Selain itu, dalam surat kuasa, Direktur Utama Sriwijaya Air memberikan kuasa atas 47 pesawat yang dimiliki, namun, yang diperjanjikan 50 pesawat. Tiga pesawat yang ada dalam perjanjian masih dalam proses perjanjian dan belum dimiliki Sriwijaya Air.

"Dengan memperjanjikan barang yang merupakan milik pihak lain yang tidak ikut menjadi pihak dalam suatu perjanjian berarti bahwa objek perjanjian yang diperjanjikan tidak memenuhi syarat sebab yang halal. CI (Citilink Indonesia) yang terikat dalam perjanjian tidak memiliki kewenangan atas sejumlah objek perjanjian tersebut, dalam hal ini bertentangan dengan hukum," seperti tertulis dalam dokumen ini.


Poin kedua, Perjanjian Kerja Sama Penyediaan Layanan Konektivitas dan IFE belum bersifat final.
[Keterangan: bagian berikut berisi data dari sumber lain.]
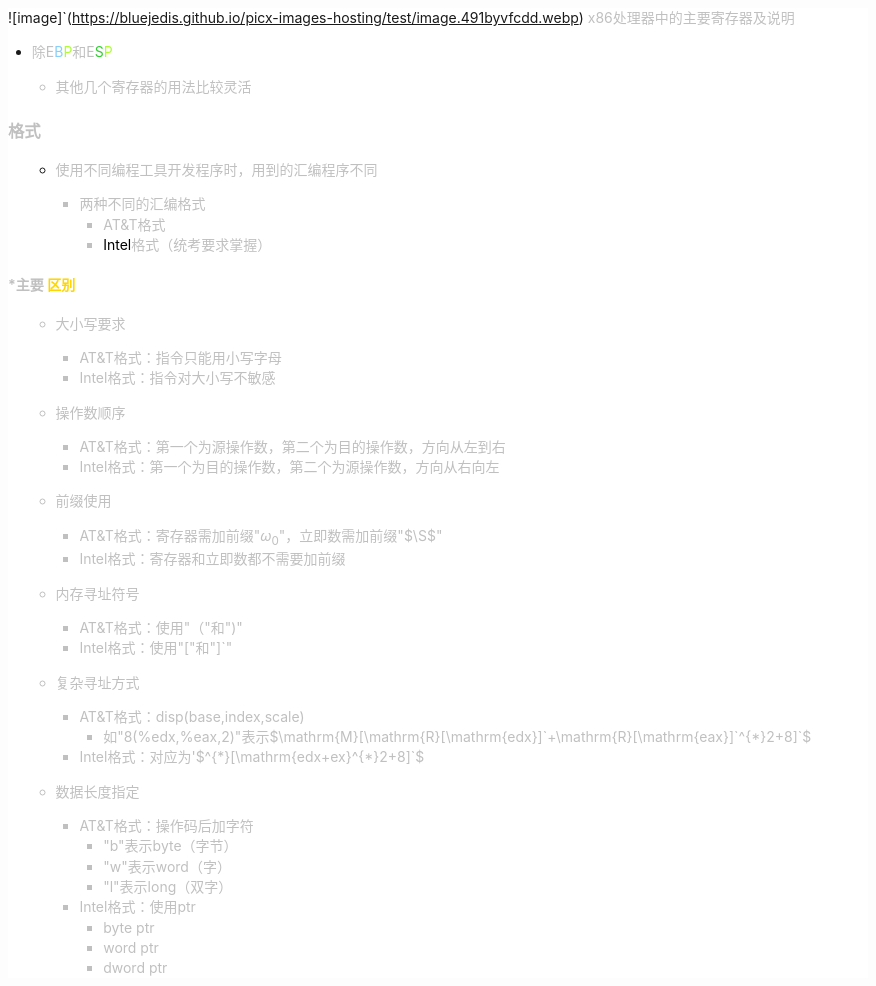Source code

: ![image]`(https://bluejedis.github.io/picx-images-hosting/test/image.491byvfcdd.webp)
 <span style="color: silver;">x86处理器中的主要寄存器及说明  
    
-  <span style="color: silver;">除E<span style="color: LightSkyBlue;">B</span><span style="color: GreenYellow;">P</span>和E<span style="color: LimeGreen;">S</span><span style="color: GreenYellow;">P</span>
   - 其他几个寄存器的用法比较灵活

</ul>

###  <span style="color: silver;">格式</span>  

<ul>

-  <span style="color: silver;">使用不同编程工具开发程序时，用到的汇编程序不同
   - 两种不同的汇编格式
     - AT&T格式 
     -  <span style="color: black;">Intel</span>格式（统考要求掌握）

</ul>

####  <span style="color: silver;">*主要 <span style="color: Gold;">区别</span>

<ul>

 <span style="color: silver;">

- 大小写要求
  - AT&T格式：指令只能用小写字母
  - Intel格式：指令对大小写不敏感

- 操作数顺序
  - AT&T格式：第一个为源操作数，第二个为目的操作数，方向从左到右
  - Intel格式：第一个为目的操作数，第二个为源操作数，方向从右向左

- 前缀使用
  - AT&T格式：寄存器需加前缀"$\omega_{0}$"，立即数需加前缀"$\S$"
  - Intel格式：寄存器和立即数都不需要加前缀

- 内存寻址符号
  - AT&T格式：使用"（"和")"
  - Intel格式：使用"["和"]`"

- 复杂寻址方式
  - AT&T格式：disp(base,index,scale)
    - 如"8(%edx,%eax,2)"表示$\mathrm{M}[\mathrm{R}[\mathrm{edx}]`+\mathrm{R}[\mathrm{eax}]`^{*}2+8]`$
  - Intel格式：对应为'$^{*}[\mathrm{edx+ex}^{*}2+8]`$

- 数据长度指定
  - AT&T格式：操作码后加字符
    - "b"表示byte（字节）
    - "w"表示word（字）
    - "l"表示long（双字）
  - Intel格式：使用ptr
    - byte ptr
    - word ptr
    - dword ptr
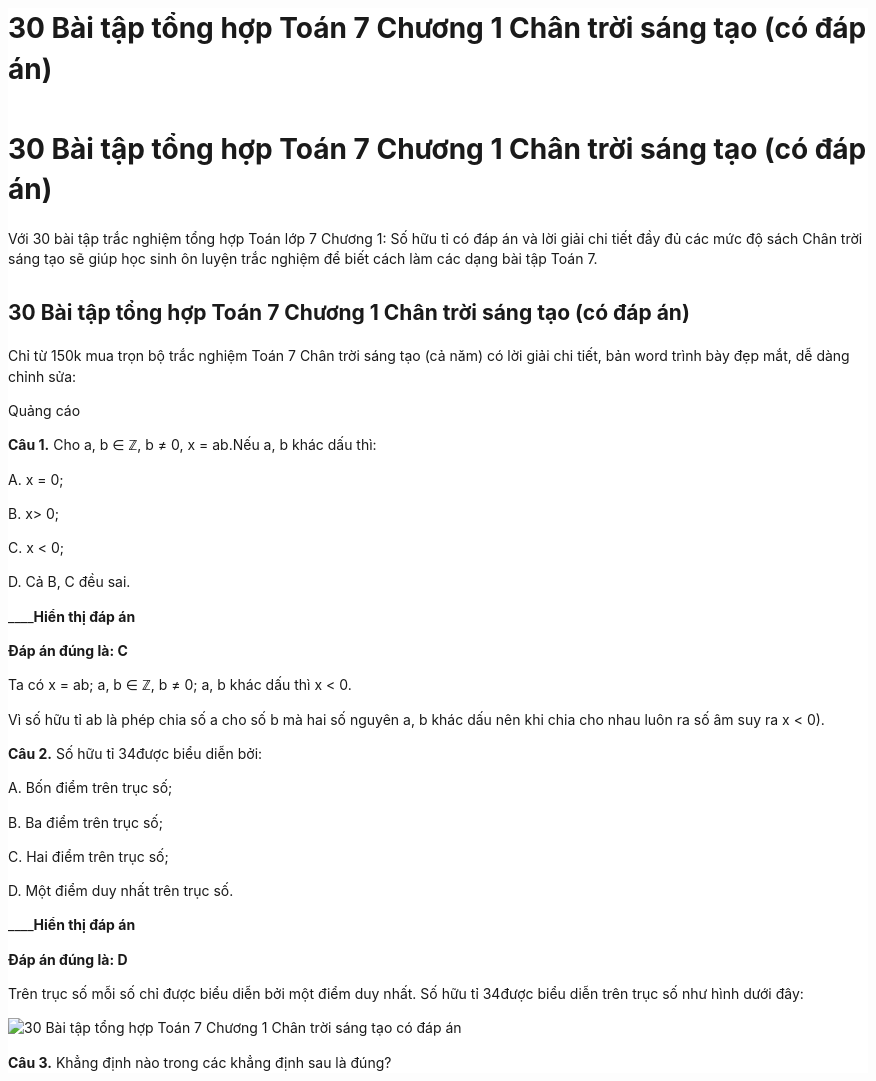 # 30 Bài tập tổng hợp Toán 7 Chương 1 Chân trời sáng tạo (có đáp án)

# 30 Bài tập tổng hợp Toán 7 Chương 1 Chân trời sáng tạo (có đáp án)

Với 30 bài tập trắc nghiệm tổng hợp Toán lớp 7 Chương 1: Số hữu tỉ có đáp án và lời giải chi tiết đầy đủ các mức độ sách Chân trời sáng tạo sẽ giúp học sinh ôn luyện trắc nghiệm để biết cách làm các dạng bài tập Toán 7.

## 30 Bài tập tổng hợp Toán 7 Chương 1 Chân trời sáng tạo (có đáp án)

Chỉ từ 150k mua trọn bộ trắc nghiệm Toán 7 Chân trời sáng tạo (cả năm) có lời giải chi tiết, bản word trình bày đẹp mắt, dễ dàng chỉnh sửa:

Quảng cáo

**Câu 1.** Cho a, b ∈ ℤ, b ≠ 0, x = ab.Nếu a, b khác dấu thì:

A. x = 0;

B. x> 0;

C. x < 0;

D. Cả B, C đều sai.

____**Hiển thị đáp án**

**Đáp án đúng là: C**

Ta có x = ab; a, b ∈ ℤ, b ≠ 0; a, b khác dấu thì x < 0.

Vì số hữu tỉ ab là phép chia số a cho số b mà hai số nguyên a, b khác dấu nên khi chia cho nhau luôn ra số âm suy ra x < 0).

**Câu 2.** Số hữu tỉ 34được biểu diễn bởi:

A. Bốn điểm trên trục số;

B. Ba điểm trên trục số;

C. Hai điểm trên trục số;

D. Một điểm duy nhất trên trục số.

____**Hiển thị đáp án**

**Đáp án đúng là: D**

Trên trục số mỗi số chỉ được biểu diễn bởi một điểm duy nhất. Số hữu tỉ 34được biểu diễn trên trục số như hình dưới đây:

![30 Bài tập tổng hợp Toán 7 Chương 1 Chân trời sáng tạo có đáp án](https://vietjack.com/toan-7-ct/images/trac-nghiem-on-tap-chuong-1.PNG)

**Câu 3.** Khẳng định nào trong các khẳng định sau là đúng?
Perjanjian masih akan dilakukan adendum dan belum mengatur detail terkait. Disebutkan di salah satu huruf, yakni huruf (a) soal hak dan kewajiban Garuda Indonesia/Sriwijaya Air dan Mahata.

Perjanjian Kerja Sama Penyediaan Layanan Konektivitas dan IFE antara Citilink dengan Mahata menyatakan dalam hal pesawat yang diperjanjikan melibatkan pesawat yang dioperasikan oleh Garuda dan/atau Sriwijaya Air, maka masing-masing akan Garuda dan/atau Sriwijaya akan menyepekati ketentuan kerja sama tersebut dalam perjanjian terpisah dengan Mahata atau dalam bentuk amandemen terhadap perjanjian kerja sama antara Citilink dan Mahata.

"Sesuai dengan Berita Acara Pemberian Keterangan (BAPK) Nomor 08/BAPK/Tim-BPK/PDTT-GI/05/2019 tanggal 17 Mei 2019 dan Nomor 13/BAPK/Tim-BPK/PDTT-GI/05/2019 tanggal 21 Mei 2019, Direktur Utama MAT dan Direktur Niaga CI menyatakan bahwa masih banyak klausul yang perlu dibahas terutama terkait pembayaran biaya kompensasi," bunyi dokumen ini.

"Dalam Pasal 3 ayat (2) perjanjian back to back antara GIA dengan CI kembali ditegaskan bahwa GIA dan MAT akan membuat perjanjian tersendiri mengatur hak dan kewajiban masing-masing pihak," seperti tertulis lebih lanjut.